My mouth fell open. “What? I … what?”
 
; “And someone will want to know whether she had accepted you fully, whether she was bound to you.”
I couldn’t say anything for several seconds. On some level, I understood what Joan was doing. I didn’t love her for it, but I understood. Still, it took me a while to be able to respond coherently.
“She had accepted me,” I said at last. I cleared my throat. “Theodora loved me. I bound her to me here at Punta Nublada. She was mine when she died. Before she arrived several days ago, we hadn’t been together often enough to be fully bound, but she wanted to be. She wanted to be with me, and I wanted her. I loved her.”

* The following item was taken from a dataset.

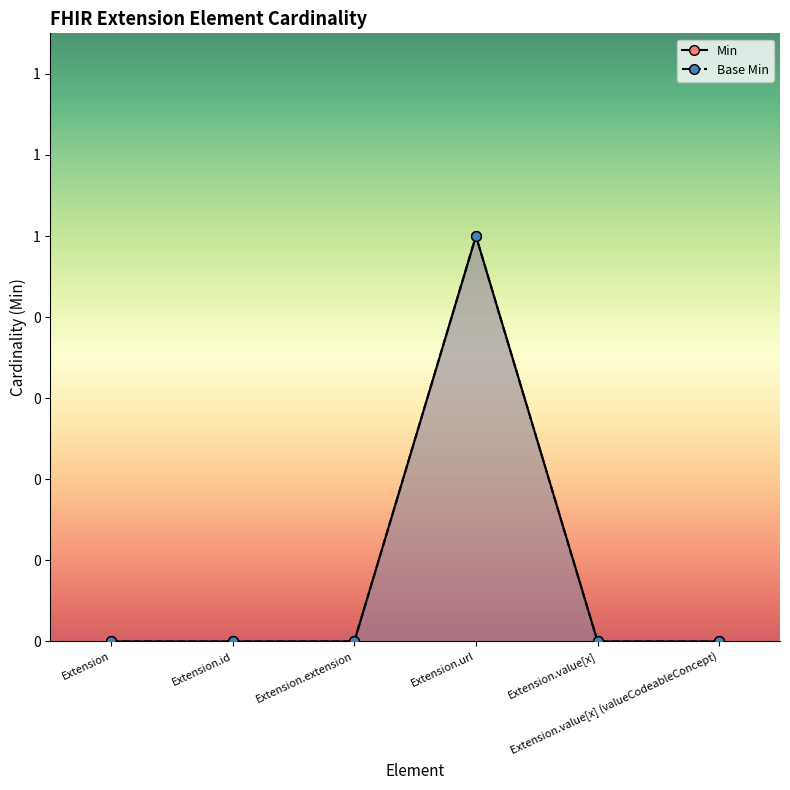

Which series has the widest spread of values?

Min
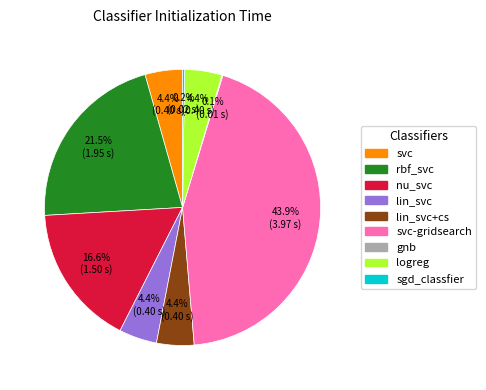

Does any single category account for the majority?

No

“Do you understand why I ask that?”
“I don’t.”
She looked downward, licked her lips. “Symbionts—fully bound symbionts—give up a great deal of freedom to be with us. Sometimes, after a while, they resent us even though they don’t truly want to leave, even though they love us. As a result, they behave badly. I don’t blame them, but—”
“She didn’t resent me. She didn’t really know what she was giving up yet. And … she trusted me.”

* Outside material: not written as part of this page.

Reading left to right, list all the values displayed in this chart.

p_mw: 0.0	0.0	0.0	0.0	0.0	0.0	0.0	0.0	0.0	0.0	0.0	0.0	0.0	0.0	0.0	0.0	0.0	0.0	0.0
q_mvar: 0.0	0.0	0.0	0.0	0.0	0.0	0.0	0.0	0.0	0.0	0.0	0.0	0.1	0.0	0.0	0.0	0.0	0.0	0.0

“Let me finish. Our senses are so much more acute than theirs, we’re so much faster and stronger than they are that it’s a good thing they have some protection against us. In fact, it’s extremely difficult for us kill or injure our bound symbionts. It’s hard, very hard, even to want to do such a thing.

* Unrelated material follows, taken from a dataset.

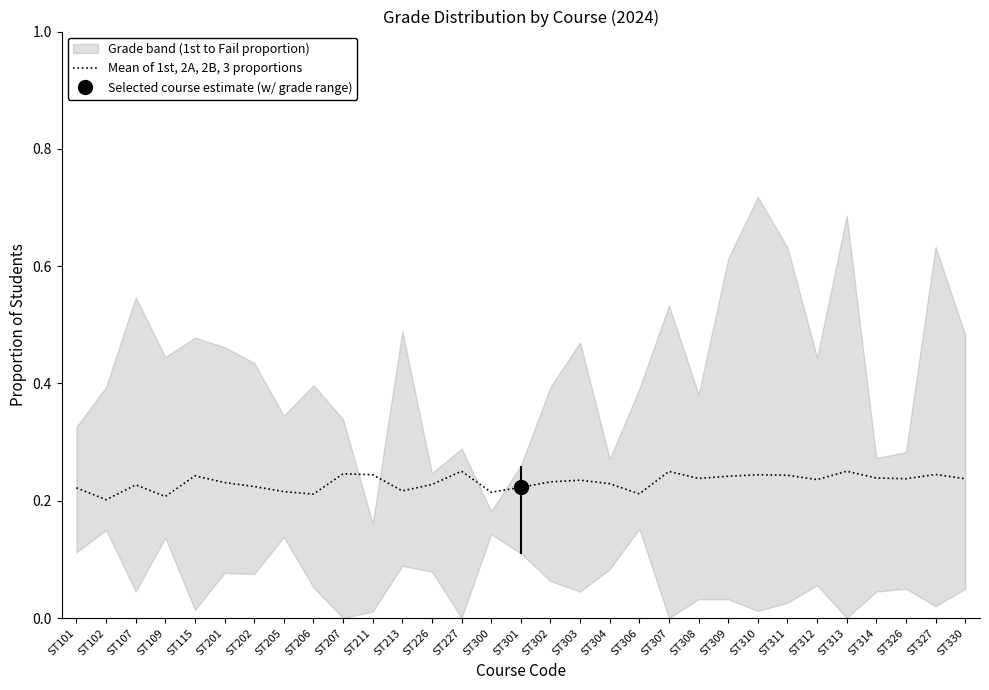

Reading right to left, list all the values displayed in this chart.

0.2	0.2	0.2	0.2	0.3	0.2	0.2	0.2	0.2	0.2	0.2	0.2	0.2	0.2	0.2	0.2	0.2	0.3	0.2	0.2	0.2	0.2	0.2	0.2	0.2	0.2	0.2	0.2	0.2	0.2	0.2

“Even Milo hasn’t been able to do it. He resents his need of them, sees it as a weakness, and yet he loves them. He would stand between his symbionts and any danger. He might shout at them, but even then, he would be careful. He would not order them to harm themselves or one another. And he would never harm one of them. I think it’s an instinct for self-preservation on our part. We need our symbionts more than most of them know. We need not only their blood, but physical contact with them and emotional reassurance from them. Companionship. I’ve never known even one of us to survive without symbionts. We should be able to do it—survive through casual hunting. But the truth is that that only works for short periods. Then we sicken. We either weave ourselves a family of symbionts, or we die. Our bodies need theirs. But human beings who are not bound to us, who are bound to other Ina, or not bound at all … they have no protection against us except whatever decency, whatever morality we choose to live up to. You see?”